Yellowstone: The World’s First National Park
Although better known as the successful general-in-chief of the Union army during the Civil War, Ulysses S. Grant later achieved another notable success when, as president, he signed legislation creating Yellowstone National Park—the world’s first national park—on March 1, 1872. Although known to the Native Americans, throughout the first half of the nineteenth century only a handful of white people, mainly fur trappers, had ever seen the staggering array of plants, animals, geological features and geothermal activity that make up the wonderland of the Yellowstone region. The first organized expedition to explore the area did not occur until 1869, and other explorations followed. Their reports helped spur interest in protecting the area and Congress took action, resulting in the legislation Grant signed.

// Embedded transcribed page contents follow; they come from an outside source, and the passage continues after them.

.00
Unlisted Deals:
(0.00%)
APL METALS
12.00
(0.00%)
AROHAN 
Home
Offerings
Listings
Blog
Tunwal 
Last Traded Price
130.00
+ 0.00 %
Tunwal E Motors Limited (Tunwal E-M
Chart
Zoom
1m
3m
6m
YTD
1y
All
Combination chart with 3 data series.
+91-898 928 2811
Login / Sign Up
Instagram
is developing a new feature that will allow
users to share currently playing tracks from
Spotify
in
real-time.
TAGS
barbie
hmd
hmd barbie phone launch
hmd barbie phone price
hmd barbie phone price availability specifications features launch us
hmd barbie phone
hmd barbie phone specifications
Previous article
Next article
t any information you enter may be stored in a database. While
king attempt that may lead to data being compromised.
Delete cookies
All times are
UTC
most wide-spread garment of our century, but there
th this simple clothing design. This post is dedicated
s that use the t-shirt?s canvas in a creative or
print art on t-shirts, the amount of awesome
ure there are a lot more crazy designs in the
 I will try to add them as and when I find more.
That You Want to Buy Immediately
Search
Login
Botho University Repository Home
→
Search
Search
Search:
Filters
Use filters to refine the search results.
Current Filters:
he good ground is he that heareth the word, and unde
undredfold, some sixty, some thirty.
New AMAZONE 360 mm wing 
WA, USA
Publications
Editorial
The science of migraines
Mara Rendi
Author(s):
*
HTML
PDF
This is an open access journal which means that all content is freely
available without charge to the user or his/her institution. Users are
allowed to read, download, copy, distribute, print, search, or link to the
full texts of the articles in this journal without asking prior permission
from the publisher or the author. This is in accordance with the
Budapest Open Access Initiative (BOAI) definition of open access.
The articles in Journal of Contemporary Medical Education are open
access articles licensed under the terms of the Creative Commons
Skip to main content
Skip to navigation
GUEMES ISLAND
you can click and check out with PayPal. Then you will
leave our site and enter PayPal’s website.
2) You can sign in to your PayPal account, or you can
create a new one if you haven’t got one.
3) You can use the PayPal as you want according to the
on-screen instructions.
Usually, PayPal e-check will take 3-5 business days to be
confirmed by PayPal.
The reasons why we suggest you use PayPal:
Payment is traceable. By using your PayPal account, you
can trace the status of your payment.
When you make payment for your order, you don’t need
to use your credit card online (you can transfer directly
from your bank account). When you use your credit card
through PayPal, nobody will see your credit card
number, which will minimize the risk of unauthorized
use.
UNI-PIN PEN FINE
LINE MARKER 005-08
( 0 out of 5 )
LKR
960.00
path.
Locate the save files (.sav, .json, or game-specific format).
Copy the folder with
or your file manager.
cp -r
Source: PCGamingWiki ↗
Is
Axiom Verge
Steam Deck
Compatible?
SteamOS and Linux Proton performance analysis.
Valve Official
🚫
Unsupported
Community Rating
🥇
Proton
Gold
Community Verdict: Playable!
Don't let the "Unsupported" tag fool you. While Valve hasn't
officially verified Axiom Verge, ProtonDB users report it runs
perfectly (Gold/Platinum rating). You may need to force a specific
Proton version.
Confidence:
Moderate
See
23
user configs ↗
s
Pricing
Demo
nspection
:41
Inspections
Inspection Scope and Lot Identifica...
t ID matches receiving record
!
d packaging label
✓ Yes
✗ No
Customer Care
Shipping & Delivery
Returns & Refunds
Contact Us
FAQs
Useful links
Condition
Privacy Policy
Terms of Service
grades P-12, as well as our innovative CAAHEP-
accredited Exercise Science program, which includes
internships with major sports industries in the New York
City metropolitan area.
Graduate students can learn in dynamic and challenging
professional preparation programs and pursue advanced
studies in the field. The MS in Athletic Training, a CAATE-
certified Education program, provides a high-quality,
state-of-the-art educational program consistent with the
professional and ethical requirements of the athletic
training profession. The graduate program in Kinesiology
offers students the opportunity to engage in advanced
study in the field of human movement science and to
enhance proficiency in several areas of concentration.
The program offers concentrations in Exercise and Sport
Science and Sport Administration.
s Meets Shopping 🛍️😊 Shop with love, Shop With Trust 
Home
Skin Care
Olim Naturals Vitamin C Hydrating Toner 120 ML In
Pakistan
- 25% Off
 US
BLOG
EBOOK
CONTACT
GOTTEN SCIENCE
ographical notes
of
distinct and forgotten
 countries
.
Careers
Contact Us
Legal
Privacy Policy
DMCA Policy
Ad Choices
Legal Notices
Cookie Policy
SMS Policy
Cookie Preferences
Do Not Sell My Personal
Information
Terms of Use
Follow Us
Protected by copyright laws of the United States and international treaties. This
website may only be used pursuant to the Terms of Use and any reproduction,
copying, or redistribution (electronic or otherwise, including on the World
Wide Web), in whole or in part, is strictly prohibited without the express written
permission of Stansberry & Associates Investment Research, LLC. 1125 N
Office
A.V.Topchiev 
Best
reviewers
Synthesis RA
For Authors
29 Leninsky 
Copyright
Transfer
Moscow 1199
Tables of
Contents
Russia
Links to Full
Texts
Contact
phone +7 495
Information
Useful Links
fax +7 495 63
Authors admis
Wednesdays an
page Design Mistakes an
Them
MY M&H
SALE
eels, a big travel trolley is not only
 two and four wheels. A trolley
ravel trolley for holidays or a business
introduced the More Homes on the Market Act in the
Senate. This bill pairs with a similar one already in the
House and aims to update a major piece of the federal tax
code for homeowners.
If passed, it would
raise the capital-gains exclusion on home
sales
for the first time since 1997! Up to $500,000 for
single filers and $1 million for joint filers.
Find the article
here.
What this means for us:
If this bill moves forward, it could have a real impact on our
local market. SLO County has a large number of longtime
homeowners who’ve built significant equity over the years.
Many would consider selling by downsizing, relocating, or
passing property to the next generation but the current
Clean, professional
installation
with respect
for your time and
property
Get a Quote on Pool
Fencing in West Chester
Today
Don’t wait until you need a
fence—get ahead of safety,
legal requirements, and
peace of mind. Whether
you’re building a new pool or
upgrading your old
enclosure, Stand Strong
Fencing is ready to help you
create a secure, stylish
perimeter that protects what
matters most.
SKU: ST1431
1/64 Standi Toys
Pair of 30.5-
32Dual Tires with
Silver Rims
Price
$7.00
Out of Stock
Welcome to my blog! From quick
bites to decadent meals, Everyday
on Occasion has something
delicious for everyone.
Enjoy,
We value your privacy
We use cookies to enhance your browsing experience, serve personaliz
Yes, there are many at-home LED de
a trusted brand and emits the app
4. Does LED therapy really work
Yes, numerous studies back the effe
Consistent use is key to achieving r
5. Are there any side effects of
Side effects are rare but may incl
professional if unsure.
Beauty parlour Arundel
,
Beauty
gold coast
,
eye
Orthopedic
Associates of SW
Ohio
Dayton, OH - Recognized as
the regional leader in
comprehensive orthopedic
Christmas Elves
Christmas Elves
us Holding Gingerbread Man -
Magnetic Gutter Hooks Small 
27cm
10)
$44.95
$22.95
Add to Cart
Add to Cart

Today Yellowstone National Park, based mainly in Wyoming but including parts of Idaho and Montana, covers more than 3,400 square miles with deep canyons, mountain ranges, large lakes and rivers, dense forests and open grasslands, and free-roaming grizzly bears, bison, wolves, and elk. The many geothermal marvels of the park—it contains half of the world’s geothermal features, including the famous Old Faithful Geyser—give the area an eerie, other-worldly feel.
It is hard to exaggerate the beauty and wonder of Yellowstone, although the following article—printed six days after the park was created—manages the feat. This article was published by the Pittsfield Sun (Pittsfield, Massachusetts) on March 7, 1872:
Legends of the Yellow Stone
Even in the middle of summer the snow is so deep in these mountains that successive Government exploring parties were baffled in their attempts to enter them, and all private expeditions have been driven off by the Indians. It is said that the Crows fear, as the vales are so green, that if the white man once knows of their beauty their hunting-grounds will be ruined. These vales are the resort of numberless herds of buffalo and wild game, and here, the trappers tell us, is the “mother region” of the gold, where the Indians told Father de Smet it was found on the surface. Here are burning plains, so testifies Bridger, at the head of the Yellowstone, and large lakes, and boiling springs like the geysers of Iceland. Here he saw his Two Ocean River, which, after flowing for some distance, separates into two large streams—one traveling to the Atlantic, the other to the Pacific. In one of these vales is a large tract of sagebrush, every leaf and branch perfect, and here and there are rabbits, sage hens, and even Indians all turned to solid stone. Ill fares it with whosoever penetrates these mysteries, for the genius of the place at once adds him to the group of statuary. More wonderful still—and our trappers told it with great awe—these bushes bear rare fruit—thousands of rubies, sapphires, diamonds, emeralds, large as walnuts. “I tell you, sir,” said one veracious narrator to Captain Reynolds, “it is true, for I gathered a quart myself, and sent them down the country.” A party of whites were once hotly pursued by Indians, and could only travel by night, when they were aided by the brilliant light shot from a huge diamond in a neighboring mountain, by which they traveled on for three consecutive nights. Here once an old trapper was lost on his road from Fort Laramie to Taos, and wandered for many days, and in drinking from a stream found pieces of yellow metal large as hazel-nuts, which he carried to Taos and found to be gold. He spent many years seeking the place again, but in vain. These and many other legends and traditions of these regions the trappers gave us as truths familiar in the mountains as household words, which it would be impious to doubt.